Start with \(\frac{\sin \theta - \cos \theta}{\sin \theta + \cos \theta}\).

Divide the numerator and the denominator by \(\cos \theta\):

\(\frac{\frac{\sin \theta}{\cos \theta} - 1}{\frac{\sin \theta}{\cos \theta} + 1}\).

Let \(t = \tan \theta = \frac{\sin \theta}{\cos \theta}\), then:

\(\frac{t - 1}{t + 1}\).

This matches the right-hand side of the identity.

We start with the expression \(\sin^4 \theta - \cos^4 \theta\).

Using the identity \(a^2 - b^2 = (a-b)(a+b)\), we can rewrite it as:

\((\sin^2 \theta - \cos^2 \theta)(\sin^2 \theta + \cos^2 \theta)\).

Since \(\sin^2 \theta + \cos^2 \theta = 1\), the expression simplifies to:

\(\sin^2 \theta - \cos^2 \theta\).

We know that \(\cos^2 \theta = 1 - \sin^2 \theta\), so:

\(\sin^2 \theta - (1 - \sin^2 \theta) = 2\sin^2 \theta - 1\).

Thus, \(\sin^4 \theta - \cos^4 \theta \equiv 2 \sin^2 \theta - 1\).

Let \(s = \sin x\) and \(c = \cos x\). Then \(\tan x = \frac{s}{c}\).

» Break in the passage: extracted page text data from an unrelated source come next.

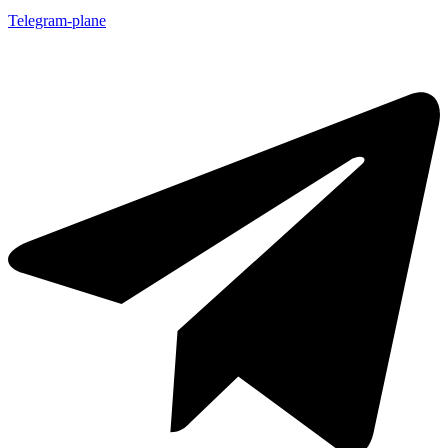
Telegram-plane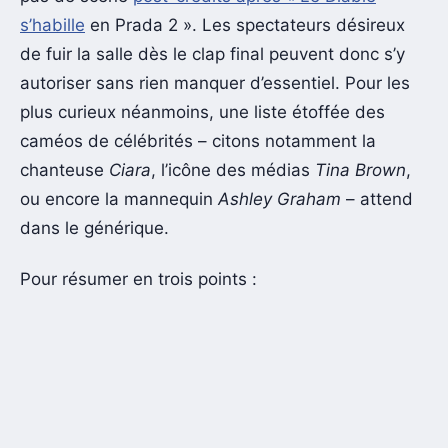
s’habille
en Prada 2 ». Les spectateurs désireux
de fuir la salle dès le clap final peuvent donc s’y
autoriser sans rien manquer d’essentiel. Pour les
plus curieux néanmoins, une liste étoffée des
caméos de célébrités – citons notamment la
chanteuse
Ciara
, l’icône des médias
Tina Brown
,
ou encore la mannequin
Ashley Graham
– attend
dans le générique.
Pour résumer en trois points :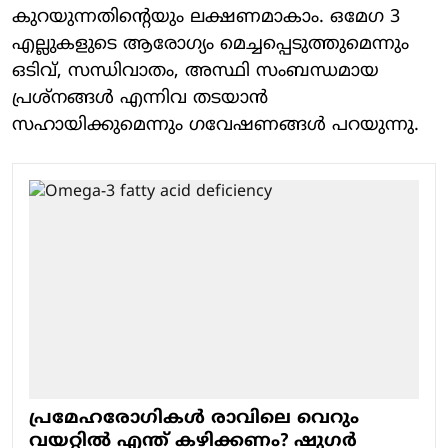
കുറയുന്നതിന്റെയും ലക്ഷണമാകാം. ഒമേഗ 3
എല്ലുകളുടെ ആരോഗ്യം മെച്ചപ്പെടുത്തുമെന്നും
ഒടിവ്, സന്ധിവാതം, അസ്ഥി സംബന്ധമായ
പ്രശ്‌നങ്ങള്‍ എന്നിവ തടയാന്‍
സഹായിക്കുമെന്നും ഗവേഷണങ്ങള്‍ പറയുന്നു.
പ്രമേഹരോ​ഗി​കൾ രാവിലെ വെറും
വയറ്റിൽ എന്ത് കഴിക്കണം? ഷു​ഗർ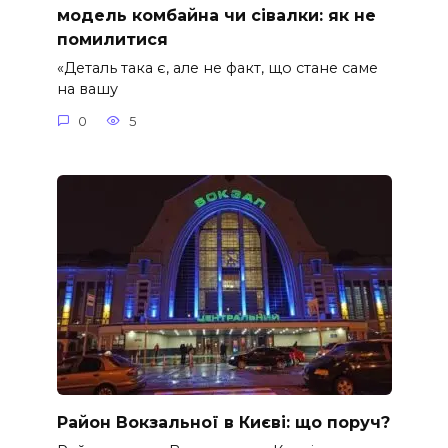
модель комбайна чи сівалки: як не
помилитися
«Деталь така є, але не факт, що стане саме
на вашу
0
5
Район Вокзальної в Києві: що поруч?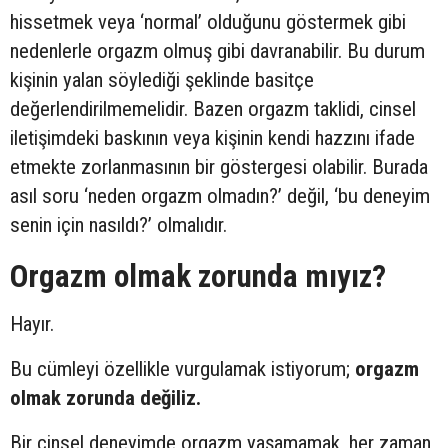
hissetmek veya ‘normal’ olduğunu göstermek gibi
nedenlerle orgazm olmuş gibi davranabilir. Bu durum
kişinin yalan söylediği şeklinde basitçe
değerlendirilmemelidir. Bazen orgazm taklidi, cinsel
iletişimdeki baskının veya kişinin kendi hazzını ifade
etmekte zorlanmasının bir göstergesi olabilir. Burada
asıl soru ‘neden orgazm olmadın?’ değil, ‘bu deneyim
senin için nasıldı?’ olmalıdır.
Orgazm olmak zorunda mıyız?
Hayır.
Bu cümleyi özellikle vurgulamak istiyorum;
orgazm
olmak zorunda değiliz.
Bir cinsel deneyimde orgazm yaşamamak, her zaman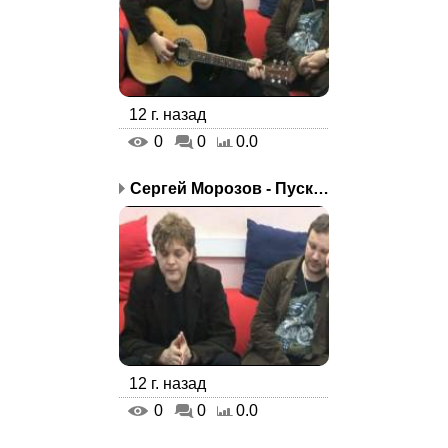
12 г. назад
0
0
0.0
Сергей Морозов - Пускай...
12 г. назад
0
0
0.0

Substitute \(\tan x = \frac{s}{c}\) into the left-hand side:

\(\frac{\frac{s}{c} + 1}{s \cdot \frac{s}{c} + c} = \frac{\frac{s+c}{c}}{\frac{s^2}{c} + c}\)

Simplify the expression:

\(= \frac{s+c}{s^2 + c^2}\)

Since \(s^2 + c^2 = 1\), the expression becomes:

\(= s + c\)

This matches the right-hand side, \(\sin x + \cos x\).

Let \(s = \sin \theta\) and \(c = \cos \theta\).

The left-hand side (LHS) is:

\(\frac{1}{c} - \frac{c}{1+s}\)

Combine the fractions:

\(\frac{1 + s - c^2}{c(1+s)}\)

Using the identity \(s^2 + c^2 = 1\), we have \(c^2 = 1 - s^2\).

Substitute \(c^2\) in the expression:

\(\frac{1 + s - (1 - s^2)}{c(1+s)} = \frac{s^2 + s}{c(1+s)}\)

Factor out \(s\):

\(\frac{s(s + 1)}{c(1+s)}\)

Cancel \(1+s\) from numerator and denominator:

\(\frac{s}{c}\)

Thus, the LHS simplifies to \(\tan \theta\), proving the identity.

Start with the left-hand side (LHS):

\(\frac{\sin \theta}{1 - \cos \theta} - \frac{1}{\sin \theta}\)

Put over a common denominator:

\(\frac{\sin^2 \theta - (1 - \cos \theta)}{(1 - \cos \theta) \sin \theta}\)

Simplify the numerator using the identity \(\sin^2 \theta = 1 - \cos^2 \theta\):

\(\frac{1 - \cos^2 \theta - 1 + \cos \theta}{(1 - \cos \theta) \sin \theta}\)

\(\frac{\cos \theta (1 - \cos \theta)}{(1 - \cos \theta) \sin \theta}\)

Cancel \(1 - \cos \theta\) from the numerator and denominator:

\(\frac{\cos \theta}{\sin \theta}\)

Recognize this as \(\frac{1}{\tan \theta}\).